En un sugestivo articulo Oguzkurt [19], menciona un caso en un niño con el apéndice cecal deslizado dentro del saco herniario, y firmemente adherido al polo superior del testículo derecho por una banda fibrosa, remanente del conducto peritoneo vaginal. Este informe añadiría la causa congénita a la fisiopatología de la hernia de Garangeot.

Conclusiones

La apendicitis dentro de un saco herniario atascado es rara, y cuando ocurre casi nunca es diagnosticada. Afortunadamente la apendicitis se asocia a una entidad (la hernia atascada) tributaria de tratamiento quirúrgico de urgencia.

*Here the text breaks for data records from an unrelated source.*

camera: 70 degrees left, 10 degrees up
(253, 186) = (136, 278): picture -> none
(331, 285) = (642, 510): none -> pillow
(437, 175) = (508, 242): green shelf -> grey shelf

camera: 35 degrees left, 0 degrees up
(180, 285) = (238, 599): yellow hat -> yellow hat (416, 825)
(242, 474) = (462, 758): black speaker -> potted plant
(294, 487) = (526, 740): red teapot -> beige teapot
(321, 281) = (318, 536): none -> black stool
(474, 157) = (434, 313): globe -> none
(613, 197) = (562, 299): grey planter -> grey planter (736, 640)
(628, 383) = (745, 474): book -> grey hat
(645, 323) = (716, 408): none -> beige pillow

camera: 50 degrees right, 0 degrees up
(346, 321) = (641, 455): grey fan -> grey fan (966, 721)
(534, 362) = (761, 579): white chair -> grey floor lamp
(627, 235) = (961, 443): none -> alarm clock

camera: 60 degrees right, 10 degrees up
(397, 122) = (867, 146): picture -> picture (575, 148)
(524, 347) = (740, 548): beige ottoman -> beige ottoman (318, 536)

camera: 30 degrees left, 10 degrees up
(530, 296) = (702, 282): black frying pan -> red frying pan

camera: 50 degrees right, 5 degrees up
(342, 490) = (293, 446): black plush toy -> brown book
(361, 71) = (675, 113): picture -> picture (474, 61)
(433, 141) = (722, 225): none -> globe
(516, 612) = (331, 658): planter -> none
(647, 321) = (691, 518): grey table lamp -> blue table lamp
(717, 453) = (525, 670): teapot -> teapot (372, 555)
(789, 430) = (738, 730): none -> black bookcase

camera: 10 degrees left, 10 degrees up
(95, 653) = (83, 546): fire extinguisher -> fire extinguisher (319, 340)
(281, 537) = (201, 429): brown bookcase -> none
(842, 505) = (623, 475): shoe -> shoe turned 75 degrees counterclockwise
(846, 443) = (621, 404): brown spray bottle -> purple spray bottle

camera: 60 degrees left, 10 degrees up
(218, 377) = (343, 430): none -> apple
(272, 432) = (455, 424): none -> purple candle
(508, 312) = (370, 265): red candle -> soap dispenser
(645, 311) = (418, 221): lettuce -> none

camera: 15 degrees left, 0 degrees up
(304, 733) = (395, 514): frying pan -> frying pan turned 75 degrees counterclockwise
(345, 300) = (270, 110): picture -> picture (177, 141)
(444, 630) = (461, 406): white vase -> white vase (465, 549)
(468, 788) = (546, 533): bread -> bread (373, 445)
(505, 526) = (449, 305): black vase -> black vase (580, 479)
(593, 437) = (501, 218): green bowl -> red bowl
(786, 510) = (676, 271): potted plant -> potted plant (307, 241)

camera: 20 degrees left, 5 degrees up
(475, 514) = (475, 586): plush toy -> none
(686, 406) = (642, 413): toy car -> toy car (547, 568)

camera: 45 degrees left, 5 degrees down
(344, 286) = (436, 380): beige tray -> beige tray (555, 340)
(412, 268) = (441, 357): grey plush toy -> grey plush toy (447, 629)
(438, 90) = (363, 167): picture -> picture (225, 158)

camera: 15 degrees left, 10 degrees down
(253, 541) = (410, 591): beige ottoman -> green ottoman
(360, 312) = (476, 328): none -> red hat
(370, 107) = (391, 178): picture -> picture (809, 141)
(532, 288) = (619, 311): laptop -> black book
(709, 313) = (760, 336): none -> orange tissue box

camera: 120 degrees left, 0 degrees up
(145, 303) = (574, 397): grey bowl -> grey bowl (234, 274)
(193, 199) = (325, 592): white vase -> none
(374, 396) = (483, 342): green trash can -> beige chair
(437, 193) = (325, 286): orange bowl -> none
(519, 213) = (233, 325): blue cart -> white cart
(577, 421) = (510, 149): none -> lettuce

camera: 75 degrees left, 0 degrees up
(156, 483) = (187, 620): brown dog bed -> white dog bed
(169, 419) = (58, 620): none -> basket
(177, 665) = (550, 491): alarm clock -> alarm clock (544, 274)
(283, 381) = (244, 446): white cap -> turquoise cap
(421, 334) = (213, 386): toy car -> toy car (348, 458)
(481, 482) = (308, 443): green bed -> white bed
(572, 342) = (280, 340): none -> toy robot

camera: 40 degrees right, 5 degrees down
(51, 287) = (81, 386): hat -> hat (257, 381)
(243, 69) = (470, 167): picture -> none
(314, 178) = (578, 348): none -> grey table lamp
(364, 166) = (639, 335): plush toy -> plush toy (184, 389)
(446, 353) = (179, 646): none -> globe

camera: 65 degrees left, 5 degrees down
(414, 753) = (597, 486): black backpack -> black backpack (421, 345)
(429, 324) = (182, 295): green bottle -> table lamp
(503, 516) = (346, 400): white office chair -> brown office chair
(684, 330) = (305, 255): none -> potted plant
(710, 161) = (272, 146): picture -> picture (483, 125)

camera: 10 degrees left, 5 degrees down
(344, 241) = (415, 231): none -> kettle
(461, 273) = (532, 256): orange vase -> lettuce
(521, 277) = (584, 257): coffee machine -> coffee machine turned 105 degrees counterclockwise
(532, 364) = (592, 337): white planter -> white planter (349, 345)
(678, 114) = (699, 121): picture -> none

Debe sospecharse su diagnostico en presencia de una hernia inguinal derecha irreductible con signos de peritonitis local y dolor en fosa iliaca derecha, con ausencia de signos de oclusión intestinal.

El tratamiento debe ser la apendicectomía y herniorrafia de urgencia, por una vía de abordaje capaz de solucionar el adecuado tratamiento de la apendicitis de acuerdo a la envergadura de esta patología, tomando las medidas necesarias para evitar la contaminación del canal inguinal.

La apendicitis dentro de un saco herniario puede deberse a los múltiples traumas a que está sometido el apéndice y la ubicación del mismo puede tener una causa congénita o por deslizamiento.

La mayoría de los autores coinciden en no utilizar malla protésica en la reparación del canal inguinal.